Task brief: Transcribe the listing exactly as written. Leave the images out.

Provided data:
━━━━━━━━━━

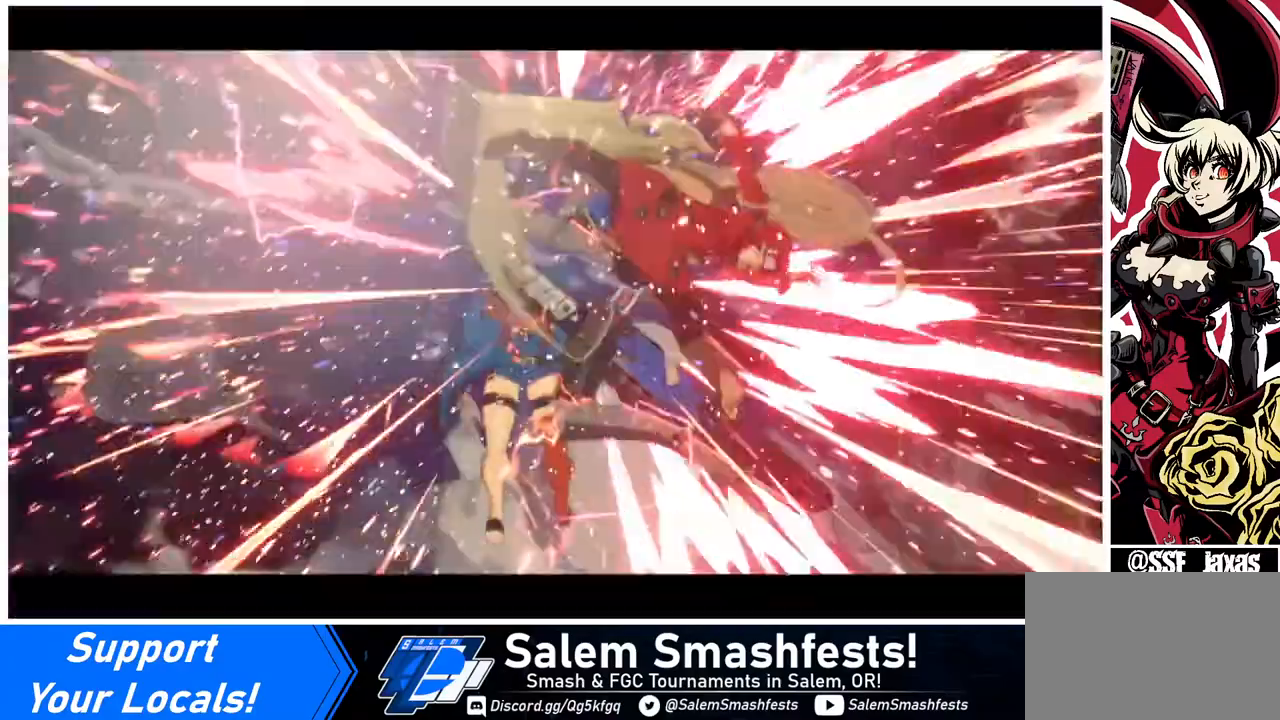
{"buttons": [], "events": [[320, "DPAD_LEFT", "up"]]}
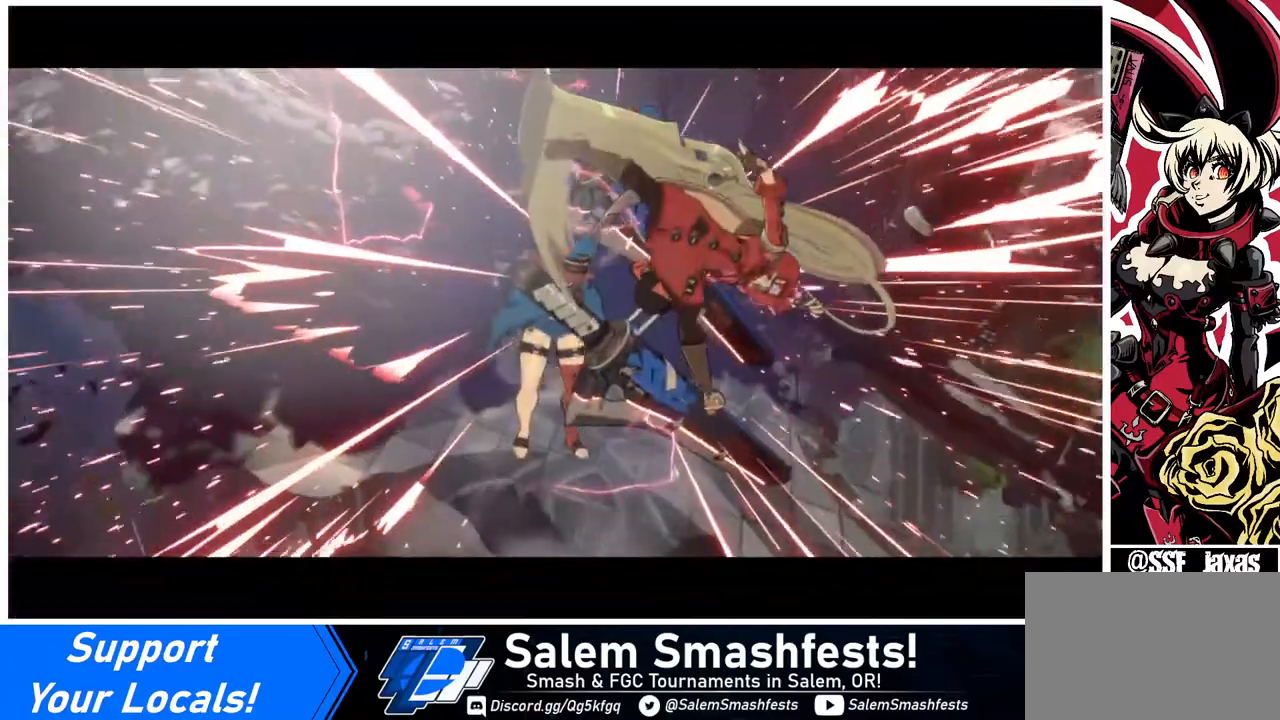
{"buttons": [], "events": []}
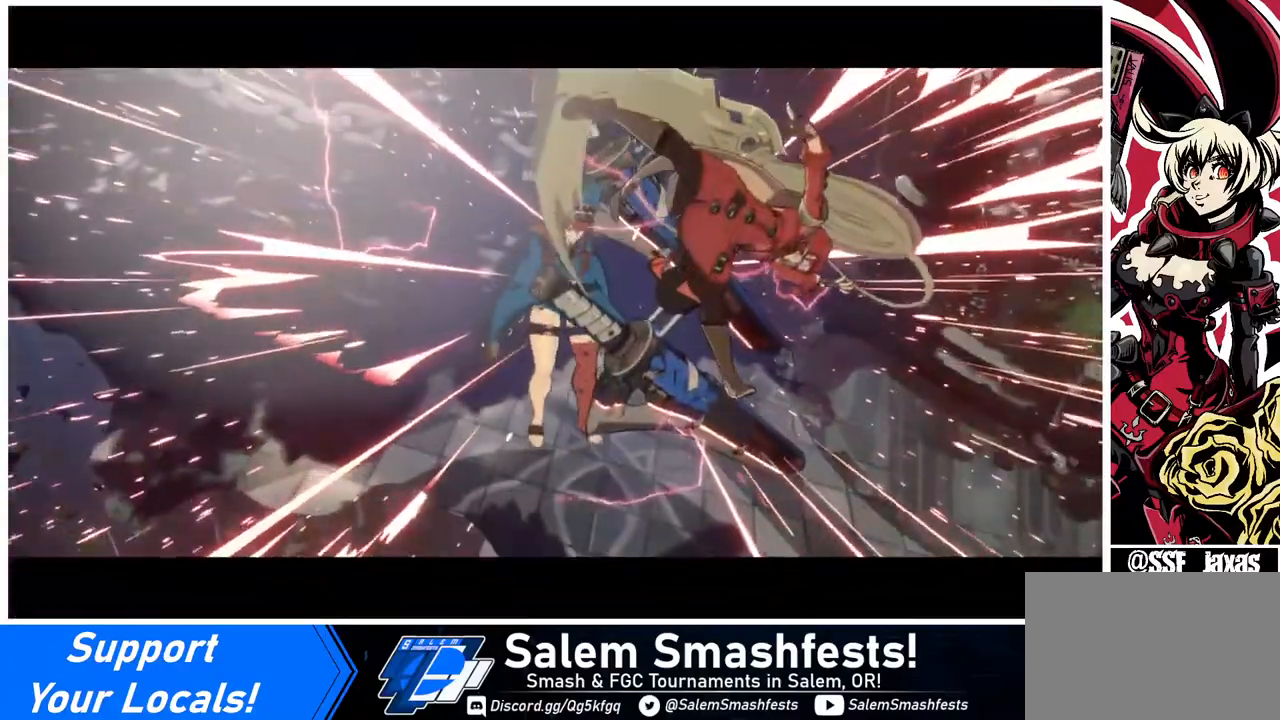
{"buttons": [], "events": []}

━━━━━━━━━━

Answer space:
{"buttons": [], "events": [[320, "DPAD_LEFT", "up"]]}
{"buttons": [], "events": []}
{"buttons": [], "events": []}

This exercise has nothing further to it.